The United Nations kicked off a two-day event on Monday with the goal of learning the best ways to help curb noncommunicable diseases; which have become the leading causes of death in developing nations.
Statistics show that in 2006, 36 million people worldwide died from a range of diseases that include; heart disease, diabetes, and cancer. These diseases are growing in numbers in developing nations who have had life altering changes to their economies like China and India. With urbanization and a new fast paced world, this has created a society like much of the western world that looks for the quick and easy way out. This is especially a problem when it comes to dietary trends in eating processed foods. People who once grew up on and ate all natural foods are moving their diets in the opposite direction which is leading an obesity epidemic.
Along with the dietary tends and a better standard of living comes access to other items that aren’t necessarily healthy either; like tobacco and alcohol. The abuse of these items has been one of the causes that has led to the increase in noncommunicable diseases, and the United Nations feels that something need to be done about it according to CNN :
Death and illness from noncommunicable diseases are greater threats than transmissible diseases like malaria and HIV in every region except Africa, where they are on the rise, according to a U.N. report.
Ban on Monday called for a more comprehensive intervention plan to help reduce the threat, asking for “tobacco-control measures, including raising taxes and bans on advertising and smoking in public places; raising taxes on alcohol and enforcing bans on alcohol advertising; reducing salt intake,” as well as replacing trans fats in foods with polyunsaturated fats.
The United Nation’s answer to the problem is the same answer that every government entity has; tax it and ban it in certain ways. Government’s often feel that they can tax something out of existence or just ban it in areas that people might enjoy using certain products. They fail to look at the bigger picture when it comes to the use of legal drugs, which is that education is the most important tool that government can use. Unfortunately government is not in the business of educating people properly. We see the results of that each and every day in our public school system.
Governments all over the world have no real problem with you going into the privacy of your own home and killing yourself with alcohol and cigarettes. Actually they prefer you do it that way where they don’t have to see you do it. If they can’t see you do it, then obviously you aren’t doing it, so it must not really be a problem at all. Government’s spend so much time raising taxes and banning it in public areas that they forget the most vulnerable people to getting sick from these drugs do it all in the privacy of their own home. No tax can stop them from doing that. As a matter of fact many who are alcoholics and poor will pay the tax and let their kids suffer in their nutrition. Government doesn’t step back to think about this however.
The United Nations and Government rally on the health effects of smoking and alcohol, yet they refuse to address the actual health concern. Their regulations never match up with what they are fighting against. No one seems willing to call them out on this. If the government spent just half the effort in educating people on what these drugs can do as they do taxing them, then we might just be better off as a global society. The truth is though, they secretly want you to keep buying, they want you to keep getting sick because it ultimately keeps them in business. After all, what would big tobacco be without the government there to feed it. What would the pharmaceutical industry be without the government there to feed it.
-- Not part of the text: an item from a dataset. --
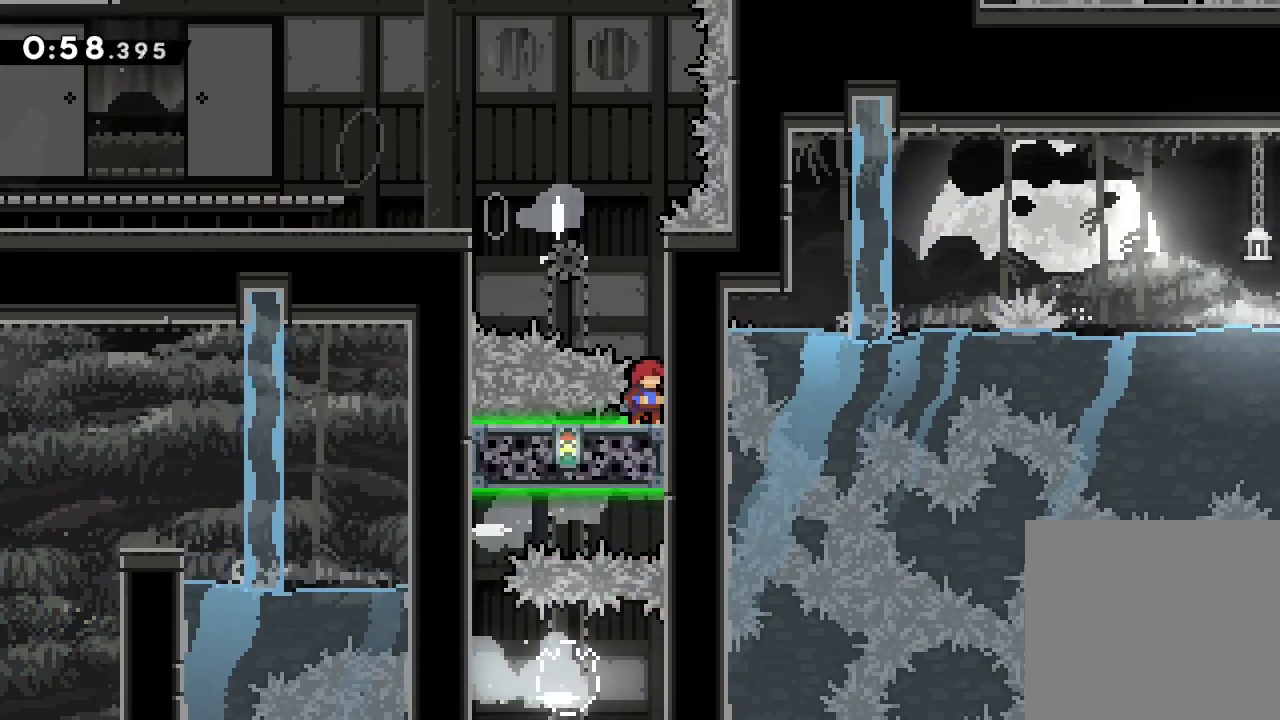
{"dt_ms": 500, "buttons": ["A", "R2"], "left_stick": "center", "events": [[500, "A", "down"]]}
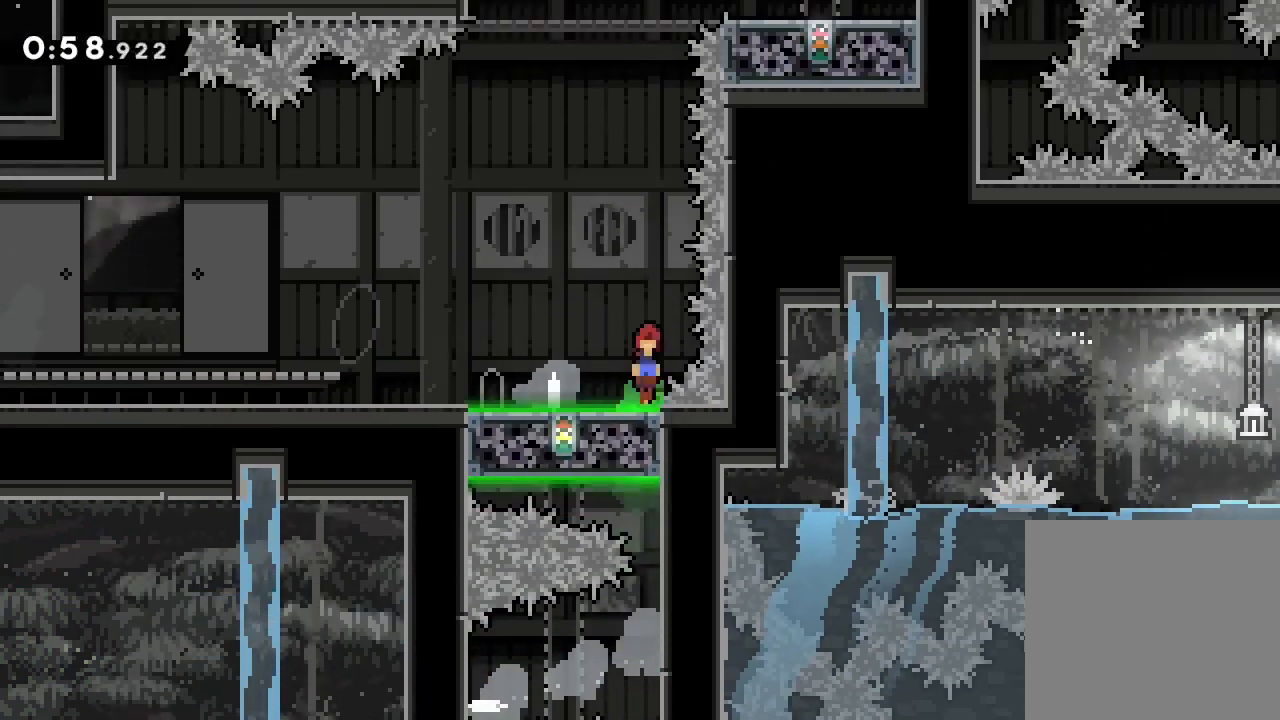
{"dt_ms": 500, "buttons": ["R2"], "left_stick": "center", "events": [[33, "left_stick", "up"], [267, "X", "down"], [300, "A", "up"], [417, "X", "up"], [433, "left_stick", "center"]]}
It’s no coincidence that recent FDA regulations banning flavored tobacco were backed by Phillip Morris. It was a sure fire way for them to knock out all the smaller competition. Did anyone pay attention to how menthol was magically not banned though? It would be a real shame if the African-American community were to stop smoking overnight. We’d surely hate for that to happen. We’re going to ban all flavors , except the ones that are killing a vulnerable class of people. The government sure does care, doesn’t it? The same can be said in the fight for the Patient Protection and Affordable Care Act and how congress made sure that big pharma in the United States was protected from competing drug companies in Canada and abroad. If the government really cared, wouldn’t they want Americans to have access to affordable prescription drugs?
We have a problem here in the United States as well as around the world with our governments. They are all beholden to the idea that they can help people by taxing them and regulating them, because obviously societies are too stupid to take care of themselves. This logic is dangerous and one that will do nothing to rectify the global problem of noncommunicable diseases. If the U.N. countries really wanted to get something done, they would create a global education pact that would teach everyone what can happen to them if they continue down a certain path in life. They might be surprised about how many people really don’t want to end up obese, have blackened lungs, liver transplants, etc.
There will always be those in this world who will do as they please and kill themselves in foolish ways. The job of the government is to not stop these people from doing it. Their job is to educate those who are caught in limbo and unsure of what’s the right path to take in their life, where they don’t end up becoming another statistic.